Following on from the story about Netsuite and GE's partnership - offering the chance for users to build direct integration between industrial IoT and business management - and VMware's latest announcements about providing Unified Hybrid Cloud services, the growing need for more extensive and comprehensive integration between everything and anything emerged once more at last week’s London stop of the Tibco Now Tour.
The realisation is at last taking hold that not just integration, but something more functionally rich that combines integration with flexible collaboration - 'collagration' if you will permit – is now starting to come through as the goal.
Underpinning this from Tibco’s point of view is the increasing use of APIs and the company’s recent acquisition from Intel of API management specialist, Mashery.
The need for this richer, more comprehensive environment comes from two factors, according to Tibco’s CTO, Matt Quinn:
There is now a big need for a fast data platform, one that can deliver usable information as fast as possible, and that really does depend on how you connect things. There is also a shift in where innovation comes from within businesses. It is now drifting down to the prosumer, those domain experts who have a degree of technical expertise, but are by no means experts. There is a growing democratisation of development tools that allows such people to solve today’s business problem themselves.
As part of this trend, he sees cloud strategies in business users at last becoming real rather than just future objectives and dreams. In turn, Quinn also suggested that this is creating not just `cloud’ services but an `atmosphere’ of information and management services.
That, not surprisingly, prompted the obvious notion of naming the next stage as the `infosphere platform.’

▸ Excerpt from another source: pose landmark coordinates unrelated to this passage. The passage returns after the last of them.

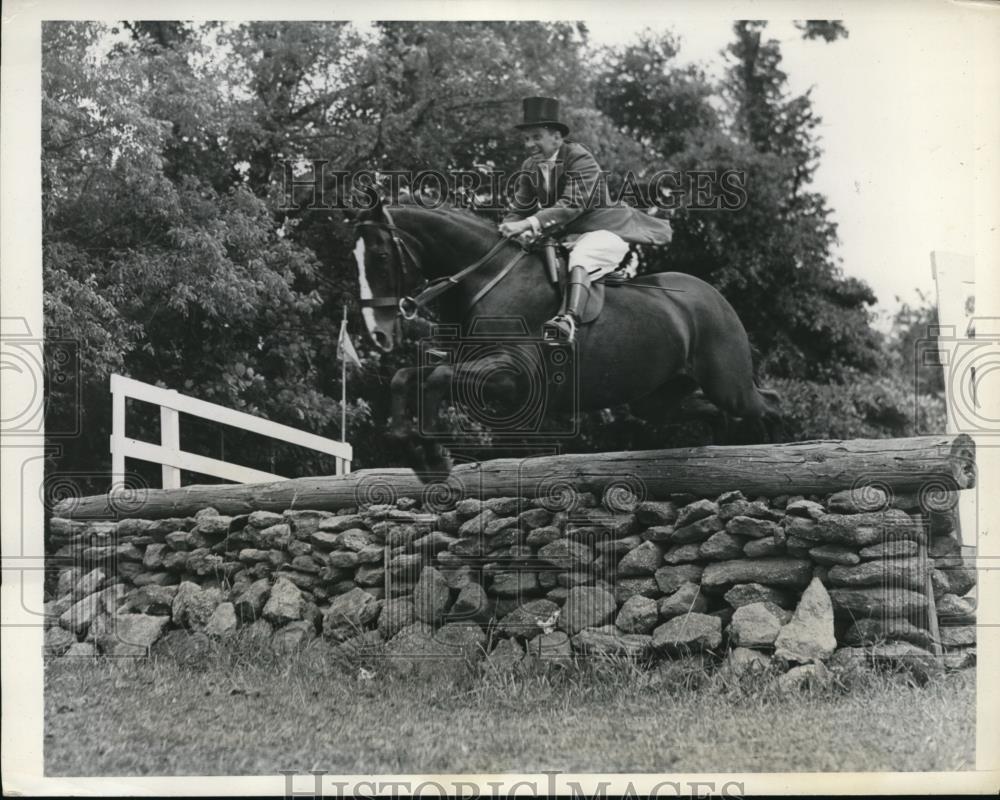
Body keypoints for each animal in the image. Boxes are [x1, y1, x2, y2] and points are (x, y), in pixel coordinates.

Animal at [352, 200, 780, 482]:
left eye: (380, 257)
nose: (379, 333)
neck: (487, 277)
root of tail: (715, 298)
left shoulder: (511, 378)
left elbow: (437, 377)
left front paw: (434, 454)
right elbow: (408, 376)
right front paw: (417, 449)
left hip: (729, 384)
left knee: (766, 404)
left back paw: (770, 455)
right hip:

This is where the now rebranded Tibco Mashery comes into play. According to Quinn, it adds to the company’s existing expertise with gateway APIs by adding portal API technology. It is now able to offer users a mix of either/and gateway and portal APIs, which he suggested opened up new value channels for users to integrate and exploit new SaaS services such as Netsuite, allowing platform investments to be monetised more easily. Quinn says:
We have done integration for a long time, where our goal has been to offer a rich, if complex, environment for large enterprises which can make the impossible possible. But the addition of Mashery gives us more flexibility, giving us the chance to offer users a more B2C collaborative experience.
Tibco has known Mashery for some time, and even skated round the idea of an acquisition before Intel made its move. The timing then had not seemed right, but when Intel was ready for a parting of the ways the intersession of investment bankers brought the pair together again. As Quinn put it:
Investment bankers – the business equivalent of Facebook for tracking down and re-kindling old flames.

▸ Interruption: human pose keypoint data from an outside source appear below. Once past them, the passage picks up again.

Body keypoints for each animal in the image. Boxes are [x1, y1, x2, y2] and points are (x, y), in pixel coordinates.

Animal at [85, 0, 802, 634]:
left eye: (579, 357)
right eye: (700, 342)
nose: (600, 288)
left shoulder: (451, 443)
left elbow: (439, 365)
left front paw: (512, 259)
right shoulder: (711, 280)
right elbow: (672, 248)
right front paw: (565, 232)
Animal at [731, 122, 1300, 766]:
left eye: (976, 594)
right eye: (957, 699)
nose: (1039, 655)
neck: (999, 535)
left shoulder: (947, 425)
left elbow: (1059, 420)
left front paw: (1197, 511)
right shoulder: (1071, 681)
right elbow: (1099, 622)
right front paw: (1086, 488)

The importance of exploiting APIs was made to the Tibco Now Tour audience by Keith Guttridge, Research Director, Application Architecture & Integration, at analyst company, Gartner. The need has never been greater, he suggested, particularly as the coming of IoT will bring five times the number of connected things into play, where most of them will not be people-related, but will be automated inanimate things.

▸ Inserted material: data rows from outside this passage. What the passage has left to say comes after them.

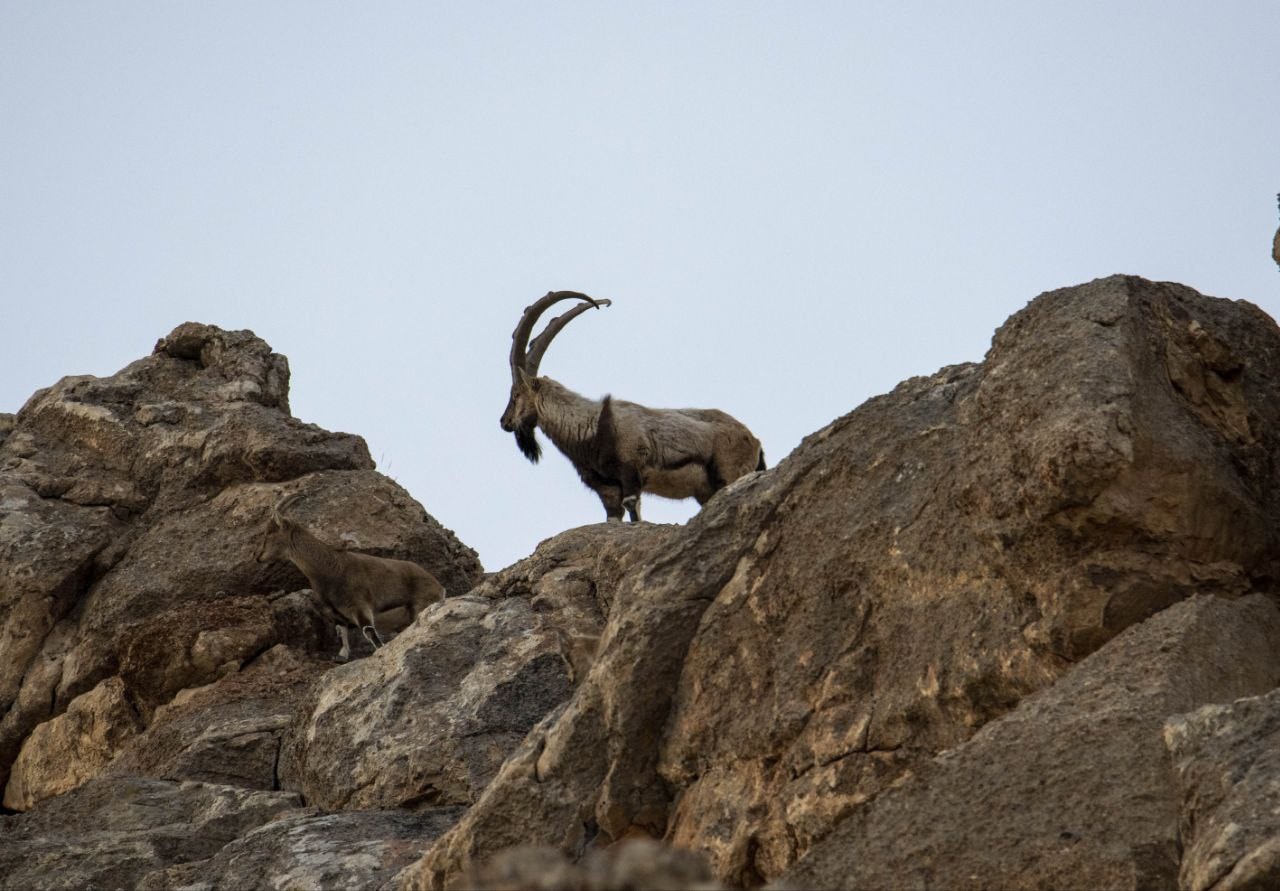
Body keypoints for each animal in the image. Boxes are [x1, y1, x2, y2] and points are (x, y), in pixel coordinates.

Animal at [254, 491, 445, 655]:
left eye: (269, 532)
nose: (258, 556)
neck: (330, 569)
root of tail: (439, 587)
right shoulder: (338, 614)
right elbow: (343, 638)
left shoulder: (360, 606)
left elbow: (370, 634)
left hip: (421, 604)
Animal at [496, 289, 757, 522]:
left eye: (516, 394)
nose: (504, 422)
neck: (591, 427)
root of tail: (754, 440)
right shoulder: (607, 489)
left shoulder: (631, 472)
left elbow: (634, 510)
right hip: (706, 491)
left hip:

He sees business to business networks becoming API networks by 2018, and as an example of what that might means sees 50% of the G20 regulators producing open banking standards based on APIs in that time frame. He also sees RESTful APIs being used for 75% of all interoperability requirements in at least 90% of all IoT projects by 2020. Guttridge says:
The goal is the creation of the integrated digital business using Integrated Software as a Service. And the people driving the development will be the citizen integrator.
He also gave the audience some advice on how to get started along this road. The first step, he suggested, is to identify one use case as a test vehicle, and decide what level of `collagration’ is desired. Then check around the company for what existing integration techniques are already being used. Evaluate which approach looks best for achieving the desired level of 'collagration’ for it may be one that is already in use with the company. Only then look outside for alternatives.
As well as the Mashery acquisition, Quinn also introduced the audience to the new Business Works Container Edition, which is utilising Cloud Foundry container and DevOps technologies. He also unveiled a new online service, Tibco Simplr, aimed particularly at the citizen developer community.
Here, the idea is to give business users a set of tools such as connectors and workflow planners with which they can 'click’n’mix’ the cloud services they commonly use in ways that meet their specific work requirements, building the integrations and collaborative services they need.
Extending and broadening this idea a bit further, Tibco has also launched a new developer community website aimed at fostering collaboration between them, the wider citizen developers and the company itself. Quinn says:
We want to be more open with them so that Tibco developers and customer developers can network far more openly and regularly.
As businesses start to really exploit the potential of cloud services, the ability to link together different applications in novel and previously unimaginable combinations will start to demonstrate real value. Then the combination of close integration and flexible collaboration – for which I've offered the term 'collagration' – will be the lynchpin around which it all hangs. Meeting this need would seem to be Tibco’s goal now.